Merry Christmas all!
    Welcome to what I hope is going to be an ongoing project for me. This will be my platform for sharing my thoughts and yes, musings, on a variety of subjects of interest to me and hopefully of some interest to those of you that take the time to stop by and take a look. I’ll talk about the bands and music I like, the movies and television shows I enjoy and the ones that I hold dear in my memory. I’ll wax as eloquently as I’m able about books and comics I’ve read or plan to read. Sometimes I'll vent, as The Walking Dead has made me want to do for this entire season, and other times I'll gush, as The Orville made me want to do as well this year. Often, these posts will focus on the past because, as much as my comic book hero John Byrne hates this statement, the older stuff was often better, at least in my opinion. I’ll probably do a bit of shameless self-promotion posting photos of my artwork, my culinary experiments and my forays into the written word on occasion.
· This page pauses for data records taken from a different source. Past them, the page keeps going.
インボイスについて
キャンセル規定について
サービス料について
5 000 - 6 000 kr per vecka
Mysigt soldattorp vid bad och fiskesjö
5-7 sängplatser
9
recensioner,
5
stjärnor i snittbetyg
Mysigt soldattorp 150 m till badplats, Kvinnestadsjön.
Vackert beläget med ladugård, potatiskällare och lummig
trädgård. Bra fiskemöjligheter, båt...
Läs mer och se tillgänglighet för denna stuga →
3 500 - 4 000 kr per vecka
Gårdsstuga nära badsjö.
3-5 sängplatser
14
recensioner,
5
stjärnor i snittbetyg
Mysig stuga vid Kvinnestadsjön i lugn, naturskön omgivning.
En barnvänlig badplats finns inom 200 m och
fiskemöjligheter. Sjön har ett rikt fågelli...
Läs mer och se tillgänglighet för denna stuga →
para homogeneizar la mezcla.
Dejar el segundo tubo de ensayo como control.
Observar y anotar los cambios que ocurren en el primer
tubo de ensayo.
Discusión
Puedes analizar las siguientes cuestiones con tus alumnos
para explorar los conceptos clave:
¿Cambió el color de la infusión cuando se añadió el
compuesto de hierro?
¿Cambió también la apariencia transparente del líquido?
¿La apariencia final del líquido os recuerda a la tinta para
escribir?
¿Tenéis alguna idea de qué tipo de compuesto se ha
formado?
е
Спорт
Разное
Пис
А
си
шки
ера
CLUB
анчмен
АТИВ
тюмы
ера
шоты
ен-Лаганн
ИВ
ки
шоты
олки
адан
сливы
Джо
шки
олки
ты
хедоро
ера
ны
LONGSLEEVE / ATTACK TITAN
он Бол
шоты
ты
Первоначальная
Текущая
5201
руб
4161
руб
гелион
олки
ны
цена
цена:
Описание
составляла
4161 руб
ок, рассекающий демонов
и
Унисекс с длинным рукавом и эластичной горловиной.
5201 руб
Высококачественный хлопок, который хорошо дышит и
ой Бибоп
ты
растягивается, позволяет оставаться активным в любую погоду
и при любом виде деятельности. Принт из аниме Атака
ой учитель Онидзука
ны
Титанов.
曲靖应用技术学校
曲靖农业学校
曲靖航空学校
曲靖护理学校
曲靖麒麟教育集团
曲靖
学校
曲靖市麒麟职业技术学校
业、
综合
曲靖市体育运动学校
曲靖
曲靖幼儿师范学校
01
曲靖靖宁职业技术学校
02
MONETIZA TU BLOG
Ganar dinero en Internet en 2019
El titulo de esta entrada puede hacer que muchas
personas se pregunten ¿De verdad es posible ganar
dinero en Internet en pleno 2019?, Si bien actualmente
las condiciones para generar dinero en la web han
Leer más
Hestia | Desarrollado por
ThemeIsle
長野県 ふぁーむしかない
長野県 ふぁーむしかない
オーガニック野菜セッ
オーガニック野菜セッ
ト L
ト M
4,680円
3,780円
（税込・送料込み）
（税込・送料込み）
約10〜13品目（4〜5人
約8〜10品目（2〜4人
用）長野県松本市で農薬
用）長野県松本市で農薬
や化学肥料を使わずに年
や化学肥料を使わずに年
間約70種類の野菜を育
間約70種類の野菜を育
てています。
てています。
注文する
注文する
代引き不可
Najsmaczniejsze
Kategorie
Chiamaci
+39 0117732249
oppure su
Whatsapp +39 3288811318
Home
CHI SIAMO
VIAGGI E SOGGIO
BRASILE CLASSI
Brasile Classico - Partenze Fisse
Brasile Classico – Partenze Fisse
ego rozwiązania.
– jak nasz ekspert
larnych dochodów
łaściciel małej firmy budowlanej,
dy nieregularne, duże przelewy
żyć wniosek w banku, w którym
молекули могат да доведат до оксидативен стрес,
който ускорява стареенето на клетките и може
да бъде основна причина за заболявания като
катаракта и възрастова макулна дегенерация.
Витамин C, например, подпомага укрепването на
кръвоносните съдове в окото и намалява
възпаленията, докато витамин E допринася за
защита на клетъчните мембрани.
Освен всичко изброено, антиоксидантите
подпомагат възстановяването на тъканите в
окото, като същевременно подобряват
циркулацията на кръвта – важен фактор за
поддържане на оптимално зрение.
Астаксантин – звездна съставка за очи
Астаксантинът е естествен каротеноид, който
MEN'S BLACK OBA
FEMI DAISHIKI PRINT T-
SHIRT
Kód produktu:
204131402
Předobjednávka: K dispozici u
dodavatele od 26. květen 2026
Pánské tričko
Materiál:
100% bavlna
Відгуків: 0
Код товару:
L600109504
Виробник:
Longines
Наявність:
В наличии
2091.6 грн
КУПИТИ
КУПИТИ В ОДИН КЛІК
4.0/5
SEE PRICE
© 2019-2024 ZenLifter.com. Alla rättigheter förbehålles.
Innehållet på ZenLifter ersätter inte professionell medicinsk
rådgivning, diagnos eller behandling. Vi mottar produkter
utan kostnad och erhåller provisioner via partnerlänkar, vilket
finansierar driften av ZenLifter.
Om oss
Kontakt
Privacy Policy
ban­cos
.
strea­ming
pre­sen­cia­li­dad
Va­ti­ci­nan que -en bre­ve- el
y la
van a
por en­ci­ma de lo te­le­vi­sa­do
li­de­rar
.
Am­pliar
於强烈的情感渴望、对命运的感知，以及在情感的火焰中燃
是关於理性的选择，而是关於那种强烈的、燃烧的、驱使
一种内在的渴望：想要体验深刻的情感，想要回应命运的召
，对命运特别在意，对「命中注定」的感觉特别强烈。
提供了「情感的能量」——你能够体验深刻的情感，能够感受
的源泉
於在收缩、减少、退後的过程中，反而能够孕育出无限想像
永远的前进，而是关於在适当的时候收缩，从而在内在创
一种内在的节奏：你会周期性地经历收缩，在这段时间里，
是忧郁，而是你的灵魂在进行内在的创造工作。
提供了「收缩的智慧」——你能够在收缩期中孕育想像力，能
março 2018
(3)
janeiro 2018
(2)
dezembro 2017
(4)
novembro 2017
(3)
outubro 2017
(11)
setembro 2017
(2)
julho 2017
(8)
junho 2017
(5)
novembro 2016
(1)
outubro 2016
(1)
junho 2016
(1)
And of course there will be photos of my travels around the state discovering new, to me, places and of Guinness and Smokey when they do something adorable.
    Most of all, I want this to be a positive experience for myself and for my readers. Ideally, I’ll share some insight or some tidbit of information new to the audience or as I’m writing, I’ll think about some of these things in a way I’ve not done before. So, thank you in advance for stopping by and spending some time. Feel free to leave comments and feedback. Here we go!